Exactly the lines from the one containing "cup: none [678,553,714,620]" through the end of the data below are to be reproduced, and nothing besides them.

Items from a data source
━━━━━━━━━━

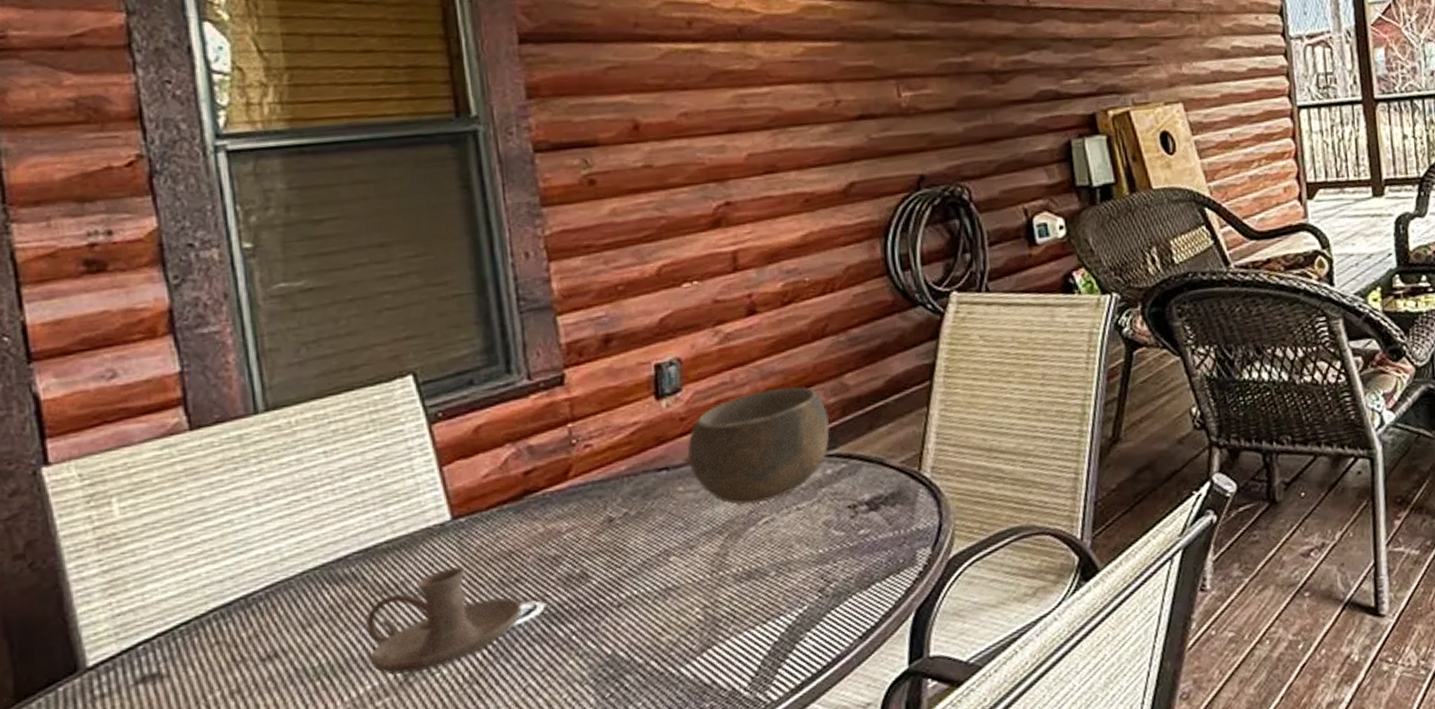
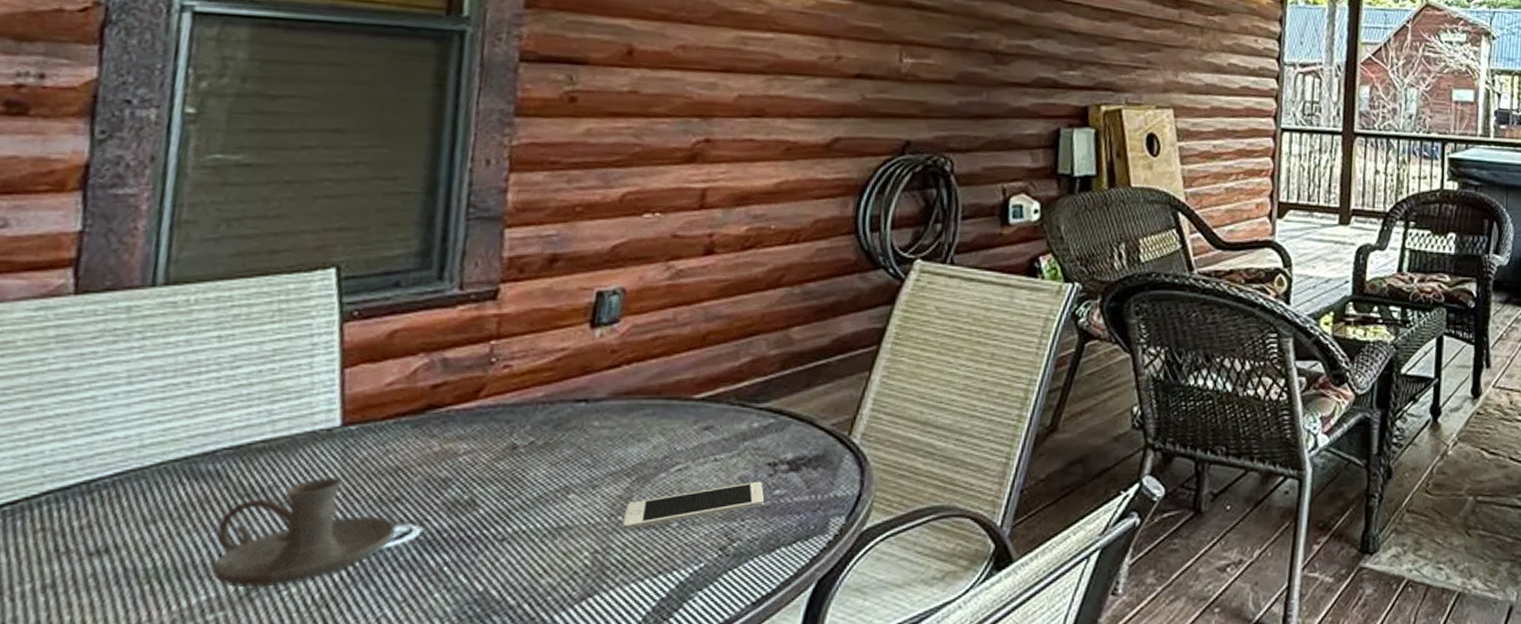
bowl: present [687,386,830,504] -> none [611,332,768,449]
cell phone: none [724,523,852,584] -> present [622,481,765,530]

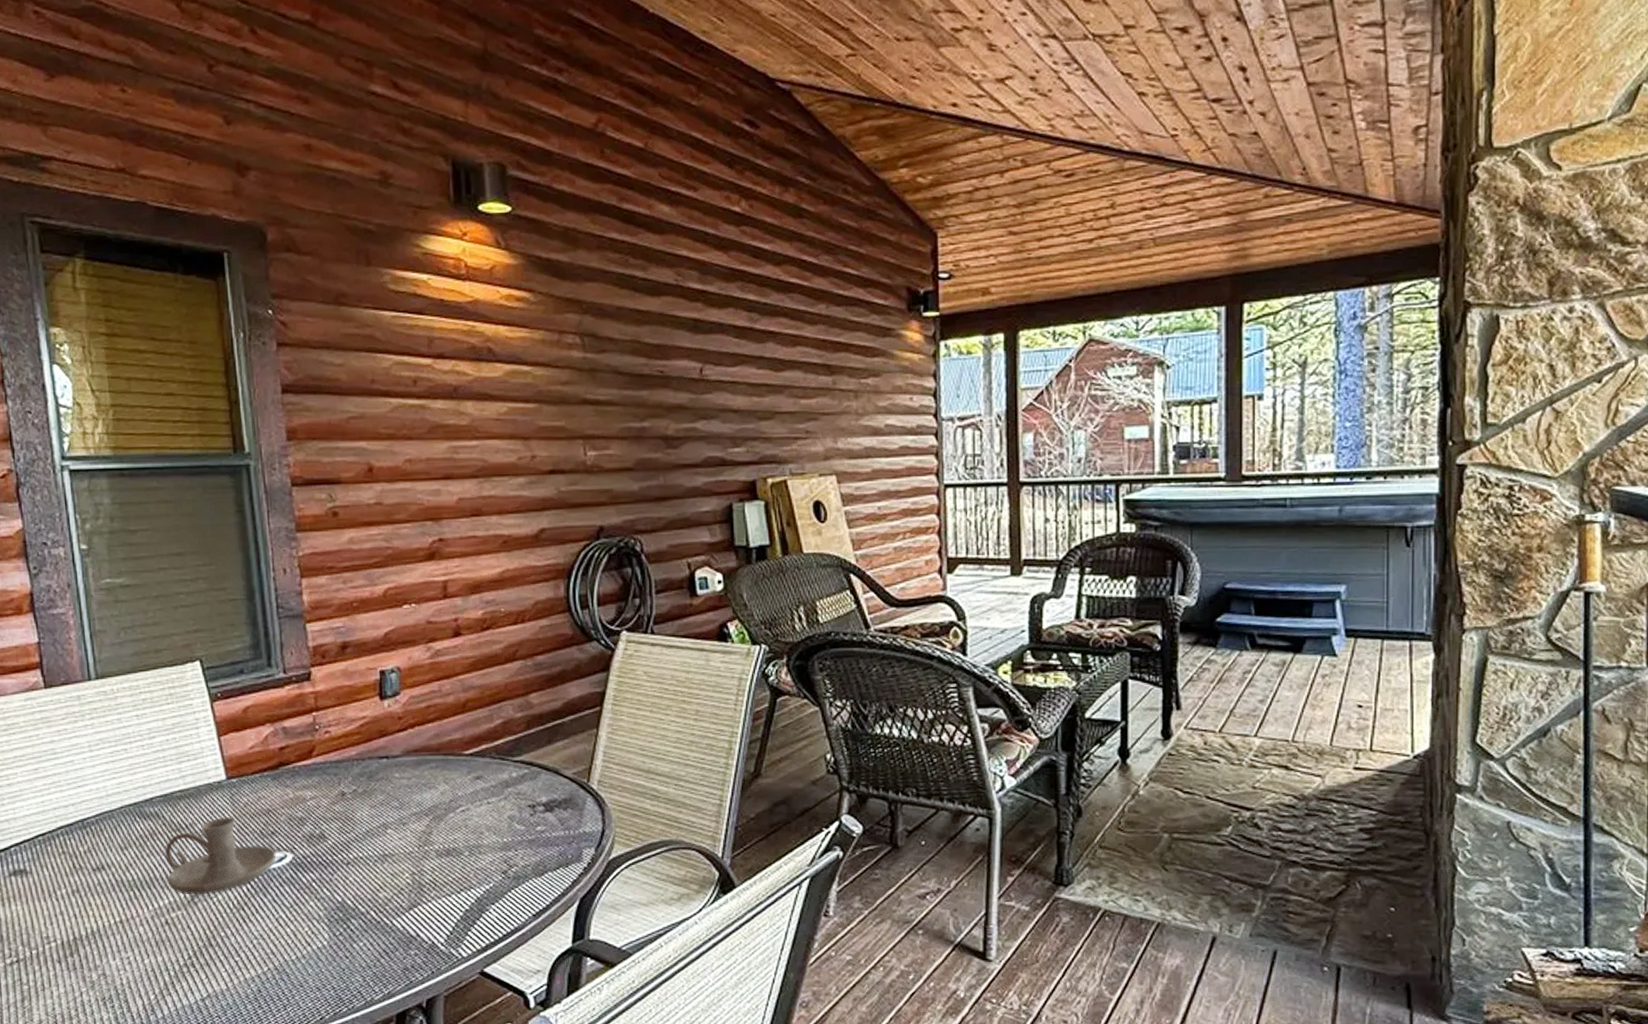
cell phone: present [622,481,765,530] -> none [428,819,530,857]

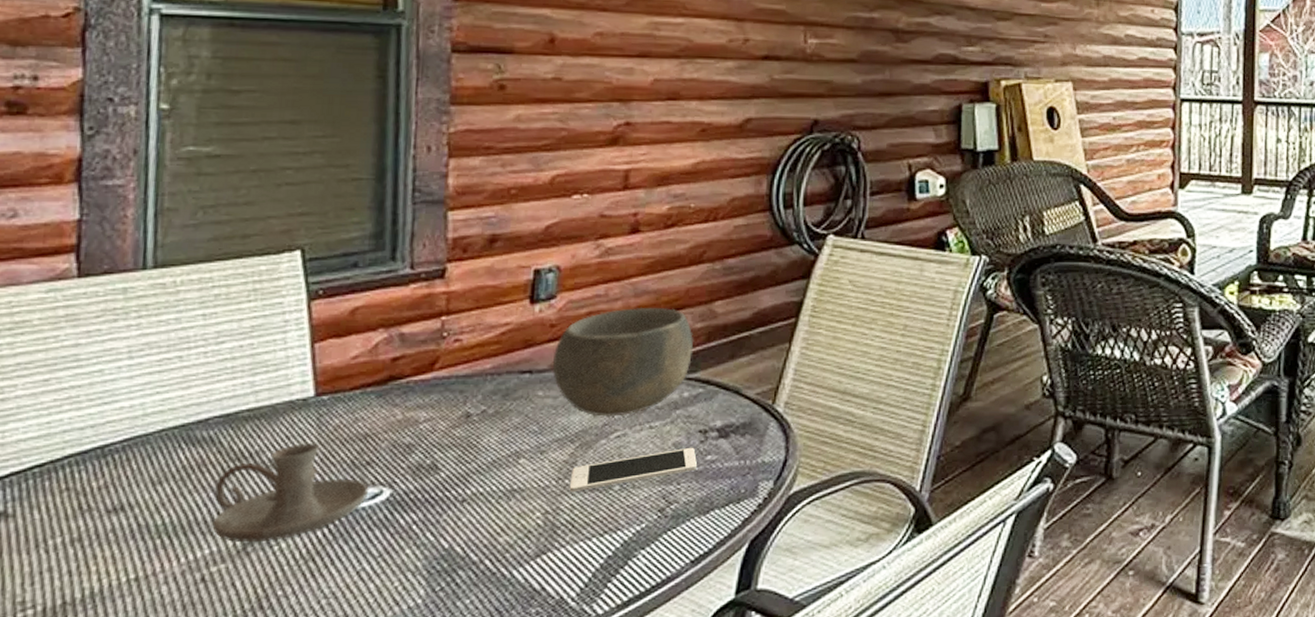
bowl: none [403,700,517,794] -> present [552,307,694,417]
cell phone: none [428,819,530,857] -> present [569,447,698,493]

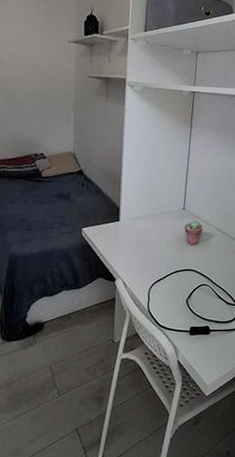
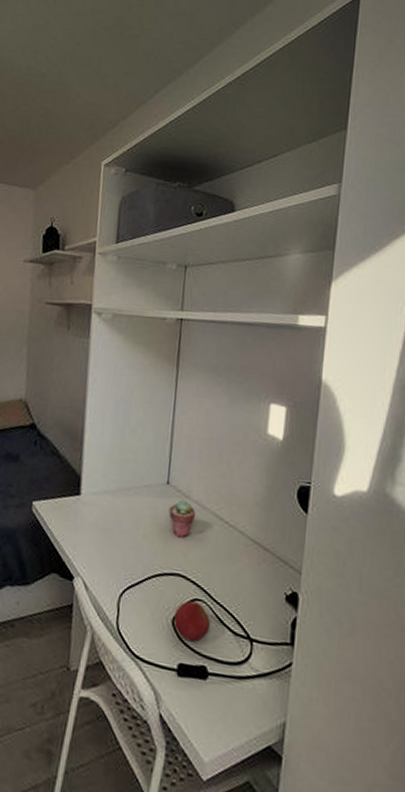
apple: none [187,286,212,312] -> present [173,601,210,642]

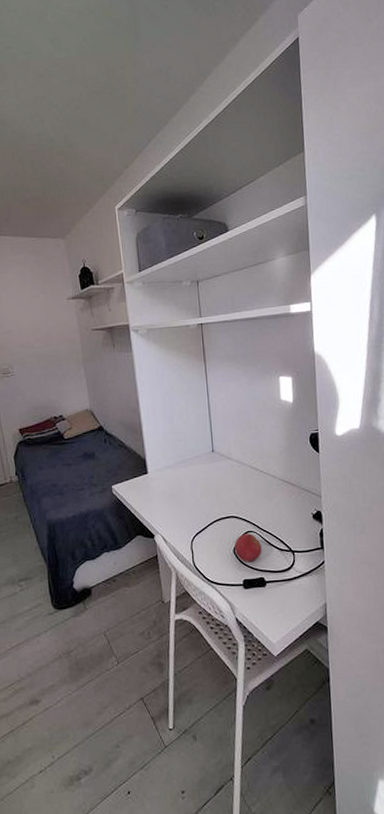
potted succulent: present [169,499,196,538] -> none [217,461,238,490]

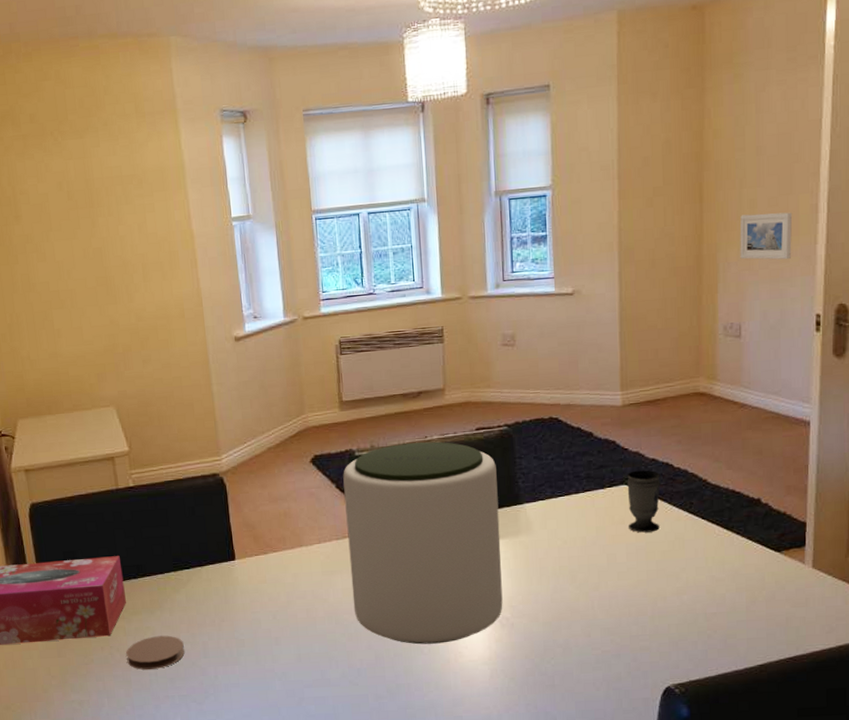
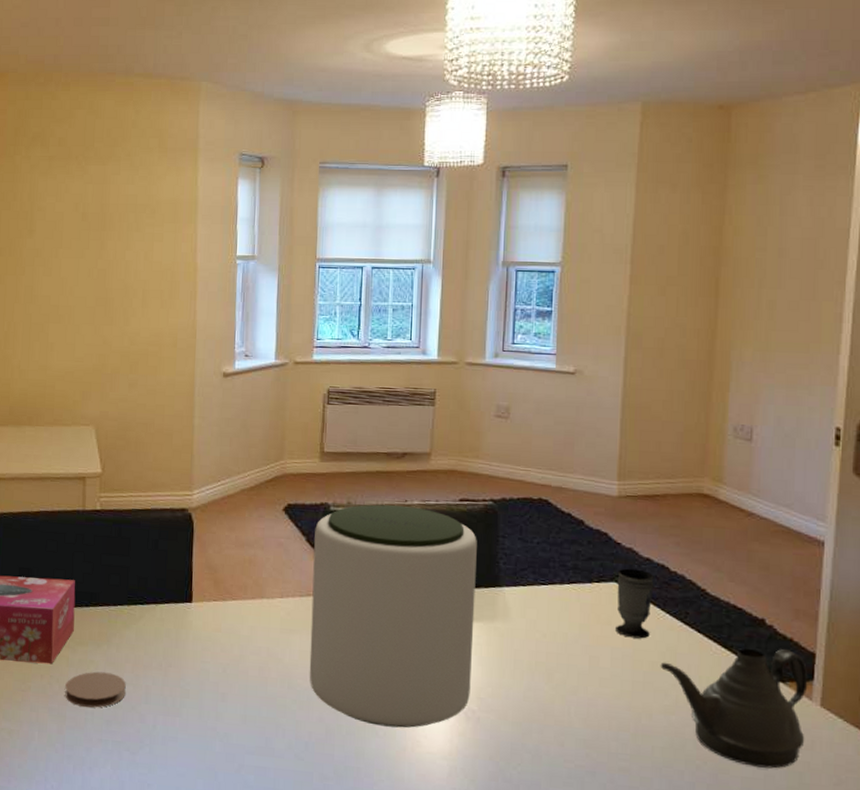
teapot: none [670,522,801,628] -> present [660,648,808,769]
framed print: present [740,212,793,260] -> none [755,315,815,367]

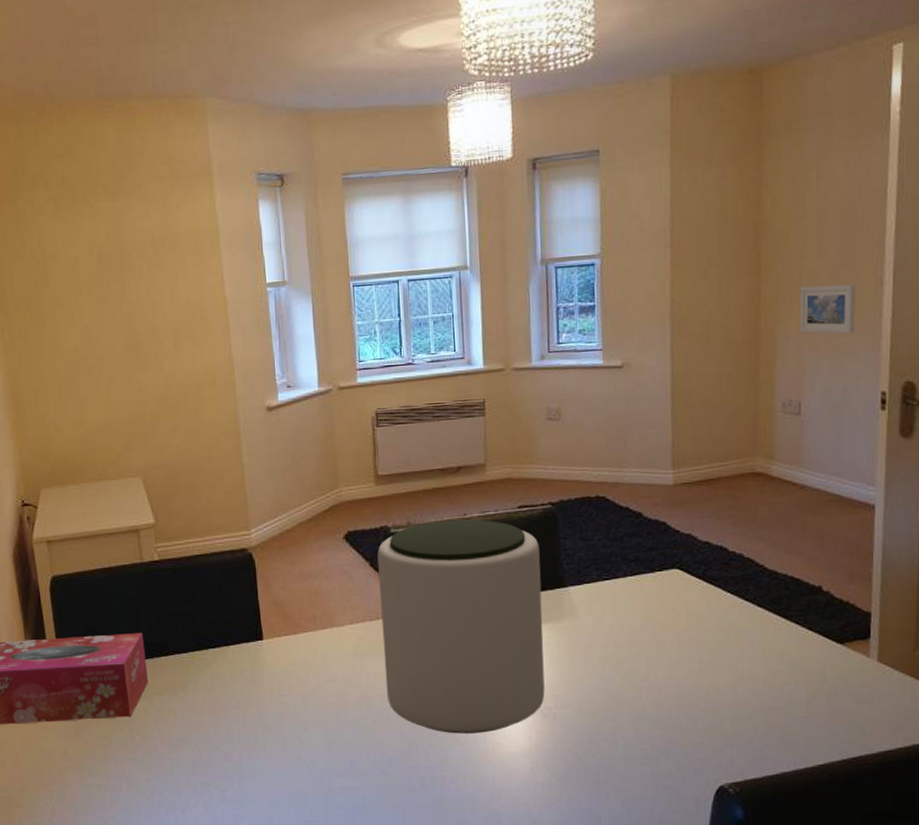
coaster: present [65,671,126,708] -> none [147,718,208,753]
cup: present [615,568,654,639] -> none [678,553,714,620]
teapot: present [660,648,808,769] -> none [724,611,865,725]
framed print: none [755,315,815,367] -> present [799,284,856,334]

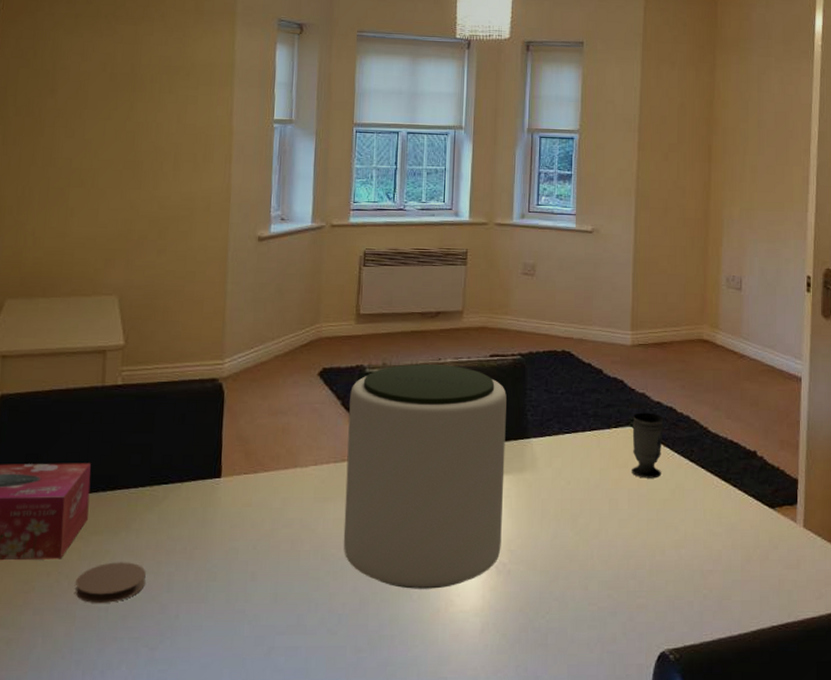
coaster: none [147,718,208,753] -> present [75,562,146,603]
cup: none [678,553,714,620] -> present [632,412,664,478]
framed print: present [799,284,856,334] -> none [742,178,788,223]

━━━━━━━━━━

** Response for this exercise **
cup: none [678,553,714,620] -> present [632,412,664,478]
framed print: present [799,284,856,334] -> none [742,178,788,223]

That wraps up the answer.